* **Task instructions**
All of the data is to be copied word for word.

::::::::

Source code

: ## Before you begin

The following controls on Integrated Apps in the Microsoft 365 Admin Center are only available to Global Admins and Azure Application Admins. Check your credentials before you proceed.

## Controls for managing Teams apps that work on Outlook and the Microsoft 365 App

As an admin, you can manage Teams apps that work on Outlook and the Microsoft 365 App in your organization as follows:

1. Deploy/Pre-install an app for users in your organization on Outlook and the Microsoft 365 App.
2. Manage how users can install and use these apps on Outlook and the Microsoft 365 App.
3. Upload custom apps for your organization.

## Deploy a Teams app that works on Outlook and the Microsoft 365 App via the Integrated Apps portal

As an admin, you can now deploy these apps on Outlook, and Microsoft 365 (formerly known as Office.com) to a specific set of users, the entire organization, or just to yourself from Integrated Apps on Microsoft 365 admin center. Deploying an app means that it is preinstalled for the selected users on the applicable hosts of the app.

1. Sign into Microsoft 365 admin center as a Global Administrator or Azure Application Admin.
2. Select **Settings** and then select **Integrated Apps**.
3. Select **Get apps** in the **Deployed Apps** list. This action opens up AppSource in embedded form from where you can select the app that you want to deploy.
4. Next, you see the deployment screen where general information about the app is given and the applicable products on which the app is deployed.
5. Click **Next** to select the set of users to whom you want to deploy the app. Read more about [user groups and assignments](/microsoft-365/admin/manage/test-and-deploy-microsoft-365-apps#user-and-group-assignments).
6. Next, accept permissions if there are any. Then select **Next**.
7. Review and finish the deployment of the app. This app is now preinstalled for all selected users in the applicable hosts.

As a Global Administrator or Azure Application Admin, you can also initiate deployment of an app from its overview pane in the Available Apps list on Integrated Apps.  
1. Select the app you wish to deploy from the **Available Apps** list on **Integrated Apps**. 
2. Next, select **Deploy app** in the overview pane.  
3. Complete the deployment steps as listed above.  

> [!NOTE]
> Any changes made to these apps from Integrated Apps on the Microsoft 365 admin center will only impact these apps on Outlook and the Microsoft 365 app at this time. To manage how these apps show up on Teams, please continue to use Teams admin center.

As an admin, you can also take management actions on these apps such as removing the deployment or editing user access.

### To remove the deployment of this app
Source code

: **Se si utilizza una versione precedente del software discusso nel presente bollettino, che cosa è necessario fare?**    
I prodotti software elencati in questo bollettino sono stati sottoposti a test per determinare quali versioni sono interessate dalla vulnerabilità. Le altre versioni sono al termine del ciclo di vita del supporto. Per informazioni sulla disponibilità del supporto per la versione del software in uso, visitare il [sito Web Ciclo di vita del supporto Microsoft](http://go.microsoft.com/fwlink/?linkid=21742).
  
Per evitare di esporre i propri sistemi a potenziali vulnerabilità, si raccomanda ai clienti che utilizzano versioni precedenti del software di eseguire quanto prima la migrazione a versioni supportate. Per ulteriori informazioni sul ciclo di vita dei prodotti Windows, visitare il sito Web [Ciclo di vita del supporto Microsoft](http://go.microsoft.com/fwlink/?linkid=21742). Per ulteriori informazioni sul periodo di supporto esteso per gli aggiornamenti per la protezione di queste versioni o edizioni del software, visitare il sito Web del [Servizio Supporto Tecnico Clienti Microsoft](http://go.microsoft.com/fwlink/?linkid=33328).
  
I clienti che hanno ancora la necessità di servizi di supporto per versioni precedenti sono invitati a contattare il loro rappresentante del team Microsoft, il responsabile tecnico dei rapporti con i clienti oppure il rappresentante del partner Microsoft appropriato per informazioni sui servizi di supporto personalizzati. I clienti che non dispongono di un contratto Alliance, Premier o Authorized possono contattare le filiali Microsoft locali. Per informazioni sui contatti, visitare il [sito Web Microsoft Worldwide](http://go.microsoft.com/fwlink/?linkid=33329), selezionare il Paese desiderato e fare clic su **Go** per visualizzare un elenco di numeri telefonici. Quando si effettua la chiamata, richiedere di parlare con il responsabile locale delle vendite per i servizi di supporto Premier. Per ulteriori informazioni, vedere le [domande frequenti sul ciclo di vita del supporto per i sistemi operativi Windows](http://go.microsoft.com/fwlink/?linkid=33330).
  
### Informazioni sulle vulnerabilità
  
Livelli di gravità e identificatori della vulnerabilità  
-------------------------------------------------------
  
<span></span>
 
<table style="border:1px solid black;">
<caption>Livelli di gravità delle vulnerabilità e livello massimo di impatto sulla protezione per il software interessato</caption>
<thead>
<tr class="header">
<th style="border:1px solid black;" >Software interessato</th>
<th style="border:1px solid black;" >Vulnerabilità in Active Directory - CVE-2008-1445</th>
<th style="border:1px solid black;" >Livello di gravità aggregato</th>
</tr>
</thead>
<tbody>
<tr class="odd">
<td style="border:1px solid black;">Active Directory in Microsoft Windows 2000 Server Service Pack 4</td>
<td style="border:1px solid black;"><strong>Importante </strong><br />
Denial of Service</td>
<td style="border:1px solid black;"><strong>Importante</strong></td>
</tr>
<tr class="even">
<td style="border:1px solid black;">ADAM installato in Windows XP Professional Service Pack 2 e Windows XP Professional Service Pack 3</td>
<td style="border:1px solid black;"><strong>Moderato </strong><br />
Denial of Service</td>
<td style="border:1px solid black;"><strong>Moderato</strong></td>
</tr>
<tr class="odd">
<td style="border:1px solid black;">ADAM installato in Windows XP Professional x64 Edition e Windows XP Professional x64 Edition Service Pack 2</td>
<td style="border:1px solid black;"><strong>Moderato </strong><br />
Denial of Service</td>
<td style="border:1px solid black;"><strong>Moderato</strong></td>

::::::::

* **Result of the task**
Source code

: ## Before you begin

The following controls on Integrated Apps in the Microsoft 365 Admin Center are only available to Global Admins and Azure Application Admins. Check your credentials before you proceed.

## Controls for managing Teams apps that work on Outlook and the Microsoft 365 App

As an admin, you can manage Teams apps that work on Outlook and the Microsoft 365 App in your organization as follows:

1. Deploy/Pre-install an app for users in your organization on Outlook and the Microsoft 365 App.
2. Manage how users can install and use these apps on Outlook and the Microsoft 365 App.
3. Upload custom apps for your organization.

## Deploy a Teams app that works on Outlook and the Microsoft 365 App via the Integrated Apps portal

As an admin, you can now deploy these apps on Outlook, and Microsoft 365 (formerly known as Office.com) to a specific set of users, the entire organization, or just to yourself from Integrated Apps on Microsoft 365 admin center. Deploying an app means that it is preinstalled for the selected users on the applicable hosts of the app.

1. Sign into Microsoft 365 admin center as a Global Administrator or Azure Application Admin.
2. Select **Settings** and then select **Integrated Apps**.
3. Select **Get apps** in the **Deployed Apps** list. This action opens up AppSource in embedded form from where you can select the app that you want to deploy.
4. Next, you see the deployment screen where general information about the app is given and the applicable products on which the app is deployed.
5. Click **Next** to select the set of users to whom you want to deploy the app. Read more about [user groups and assignments](/microsoft-365/admin/manage/test-and-deploy-microsoft-365-apps#user-and-group-assignments).
6. Next, accept permissions if there are any. Then select **Next**.
7. Review and finish the deployment of the app. This app is now preinstalled for all selected users in the applicable hosts.

As a Global Administrator or Azure Application Admin, you can also initiate deployment of an app from its overview pane in the Available Apps list on Integrated Apps.  
1. Select the app you wish to deploy from the **Available Apps** list on **Integrated Apps**. 
2. Next, select **Deploy app** in the overview pane.  
3. Complete the deployment steps as listed above.  

> [!NOTE]
> Any changes made to these apps from Integrated Apps on the Microsoft 365 admin center will only impact these apps on Outlook and the Microsoft 365 app at this time. To manage how these apps show up on Teams, please continue to use Teams admin center.

As an admin, you can also take management actions on these apps such as removing the deployment or editing user access.

### To remove the deployment of this app
Source code

: **Se si utilizza una versione precedente del software discusso nel presente bollettino, che cosa è necessario fare?**    
I prodotti software elencati in questo bollettino sono stati sottoposti a test per determinare quali versioni sono interessate dalla vulnerabilità. Le altre versioni sono al termine del ciclo di vita del supporto. Per informazioni sulla disponibilità del supporto per la versione del software in uso, visitare il [sito Web Ciclo di vita del supporto Microsoft](http://go.microsoft.com/fwlink/?linkid=21742).
  
Per evitare di esporre i propri sistemi a potenziali vulnerabilità, si raccomanda ai clienti che utilizzano versioni precedenti del software di eseguire quanto prima la migrazione a versioni supportate. Per ulteriori informazioni sul ciclo di vita dei prodotti Windows, visitare il sito Web [Ciclo di vita del supporto Microsoft](http://go.microsoft.com/fwlink/?linkid=21742). Per ulteriori informazioni sul periodo di supporto esteso per gli aggiornamenti per la protezione di queste versioni o edizioni del software, visitare il sito Web del [Servizio Supporto Tecnico Clienti Microsoft](http://go.microsoft.com/fwlink/?linkid=33328).
  
I clienti che hanno ancora la necessità di servizi di supporto per versioni precedenti sono invitati a contattare il loro rappresentante del team Microsoft, il responsabile tecnico dei rapporti con i clienti oppure il rappresentante del partner Microsoft appropriato per informazioni sui servizi di supporto personalizzati. I clienti che non dispongono di un contratto Alliance, Premier o Authorized possono contattare le filiali Microsoft locali. Per informazioni sui contatti, visitare il [sito Web Microsoft Worldwide](http://go.microsoft.com/fwlink/?linkid=33329), selezionare il Paese desiderato e fare clic su **Go** per visualizzare un elenco di numeri telefonici. Quando si effettua la chiamata, richiedere di parlare con il responsabile locale delle vendite per i servizi di supporto Premier. Per ulteriori informazioni, vedere le [domande frequenti sul ciclo di vita del supporto per i sistemi operativi Windows](http://go.microsoft.com/fwlink/?linkid=33330).
  
### Informazioni sulle vulnerabilità
  
Livelli di gravità e identificatori della vulnerabilità  
-------------------------------------------------------
  
<span></span>
 
<table style="border:1px solid black;">
<caption>Livelli di gravità delle vulnerabilità e livello massimo di impatto sulla protezione per il software interessato</caption>
<thead>
<tr class="header">
<th style="border:1px solid black;" >Software interessato</th>
<th style="border:1px solid black;" >Vulnerabilità in Active Directory - CVE-2008-1445</th>
<th style="border:1px solid black;" >Livello di gravità aggregato</th>
</tr>
</thead>
<tbody>
<tr class="odd">
<td style="border:1px solid black;">Active Directory in Microsoft Windows 2000 Server Service Pack 4</td>
<td style="border:1px solid black;"><strong>Importante </strong><br />
Denial of Service</td>
<td style="border:1px solid black;"><strong>Importante</strong></td>
</tr>
<tr class="even">
<td style="border:1px solid black;">ADAM installato in Windows XP Professional Service Pack 2 e Windows XP Professional Service Pack 3</td>
<td style="border:1px solid black;"><strong>Moderato </strong><br />
Denial of Service</td>
<td style="border:1px solid black;"><strong>Moderato</strong></td>
</tr>
<tr class="odd">
<td style="border:1px solid black;">ADAM installato in Windows XP Professional x64 Edition e Windows XP Professional x64 Edition Service Pack 2</td>
<td style="border:1px solid black;"><strong>Moderato </strong><br />
Denial of Service</td>
<td style="border:1px solid black;"><strong>Moderato</strong></td>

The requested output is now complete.